Attempt number two, how do I fix the race? Librdkafka does not provide a synchronization mechanism for that. I start investigating again and it turns out that each time a partition set is assigned to a consumer it causes internally something called a partition rebalance which effectively calls a user-defined callback that accepts the partitions and performs some action. Moreover, it’s guaranteed by the time you consume() a message, a rebalance callback will be called effectively solving the problem. Remember, in the previous paragraph I mentioned that after processing a message successfully Memgraph must commit the offset. Logically, each time we consume, we must call assignment() to get the partitions (which contain the currently consumed offset) and then call commit. Quickly, build, rerun the setup and test, expecting to see everything green aaaaaand I get bloody red :/ What is happening? Again, I run gdb and my logic seems to be correct. Something else is happening. More debugging and this time I print the offsets returned by the assignment function and I get a different offset than the one expected.
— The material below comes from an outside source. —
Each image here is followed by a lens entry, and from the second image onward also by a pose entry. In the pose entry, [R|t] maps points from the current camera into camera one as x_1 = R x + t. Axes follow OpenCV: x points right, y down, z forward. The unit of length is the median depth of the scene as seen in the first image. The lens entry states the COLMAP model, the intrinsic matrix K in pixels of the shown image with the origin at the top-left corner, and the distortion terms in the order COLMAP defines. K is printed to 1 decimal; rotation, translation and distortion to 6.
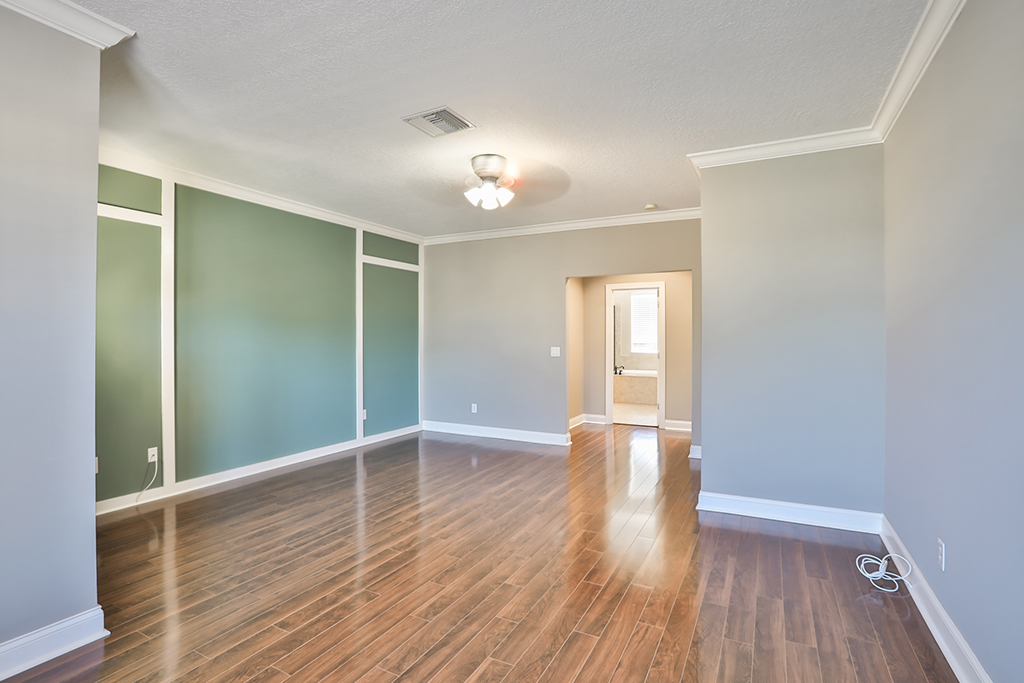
lens RADIAL K [[501.9, 0, 512.0], [0, 501.9, 341.5], [0, 0, 1]] dist [-0.069425, 0.030380]
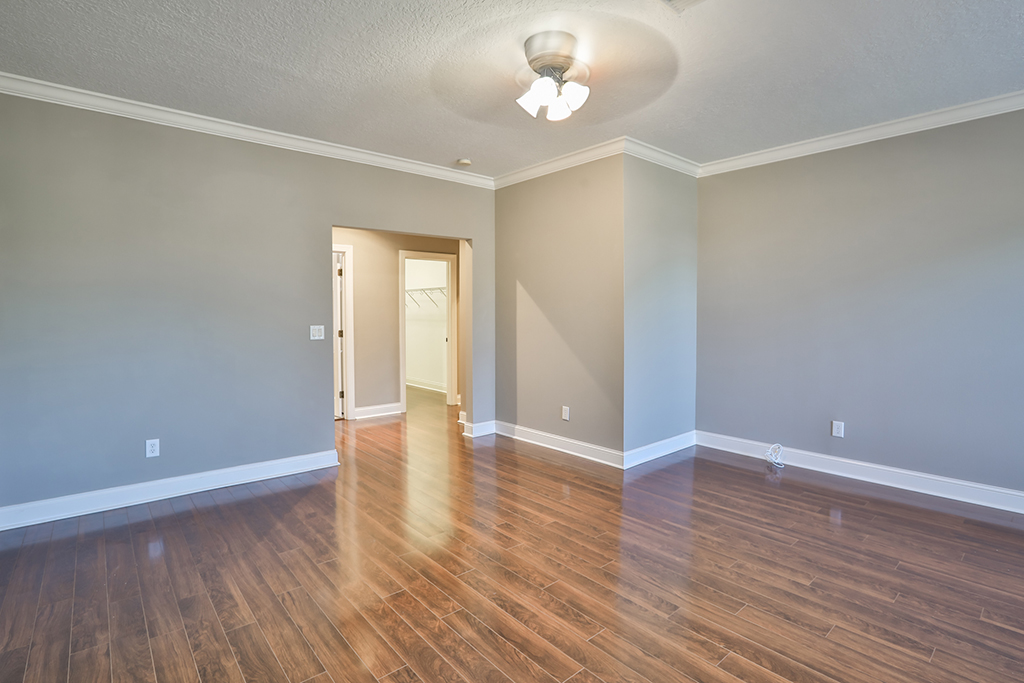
lens RADIAL K [[504.5, 0, 513.2], [0, 504.5, 315.5], [0, 0, 1]] dist [-0.033922, 0.006967]
pose [[0.366159, -0.008754, 0.930511, -0.838658], [0.016782, 0.999855, 0.002803, 0.000672], [-0.930401, 0.014590, 0.366253, 0.958761]]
It’s Friday morning and I am scratching my head desperate to figure out what is happening and wrap up my patch. Attempt number three, I ask on Slack if anybody has any idea of why the assignment() does not return the current offsets but the default ones. Nobody knows but the team jumps in and quickly starts searching. After a few hours of discussing on slack, Antonio spotted a function called position() (this i, s unfortunately, missing from the librdkafka docs) with a beautiful description: “Retrieve current positions (offsets) for topics+partitions.” 💥 We quickly use that and we finally end up with the correct offsets 🎉

Shoutout to Redpanda

It's worth mentioning that at the time, we were also experimenting with different stream sources and I was playing around with Redpanda; a Kafka replacement and API compatible streaming engine. Therefore, during my debugging sessions, I played around with both and there were a few things that I particularly liked about Redpanda:

It worked out of the box. Literally, I downloaded the binary and used rpk for instrumentation and that was it.
rpk is the only tool that you need for quickly managing/configuring Redpanda. You can even produce or consume messages with it.
Less than 1s startup time. This is not significant compared to Kafka, but still, it's nice to have a broker available at the moment I type rpk start redpanda on my terminal.

Conclusion

All in all, it was a fun experience to deep dive into the librdkafka land and I definitely learned a lot about its C/C++ APIs. It also worked well even though it certainly has its own way of doing things. However, just like all software, I believe that there is room for improvements and I would encourage some reasonable contributions/discussions for the project:

Use std::unique_ptr<> to cleanly express ownership. Maybe the assignment should return std::unique_ptr instead of accepting a topic_partition vector as an argument?
Discuss adding a synchronization mechanism for assignment to avoid relying on the callbacks being called at the right time by the protocol (as this requires understanding the protocol itself and not all use cases necessarily need that).
Maybe merge assignment() and position() such that it's easy to retrieve the topic partitions and offsets with one call. It's not clear why these two are separated.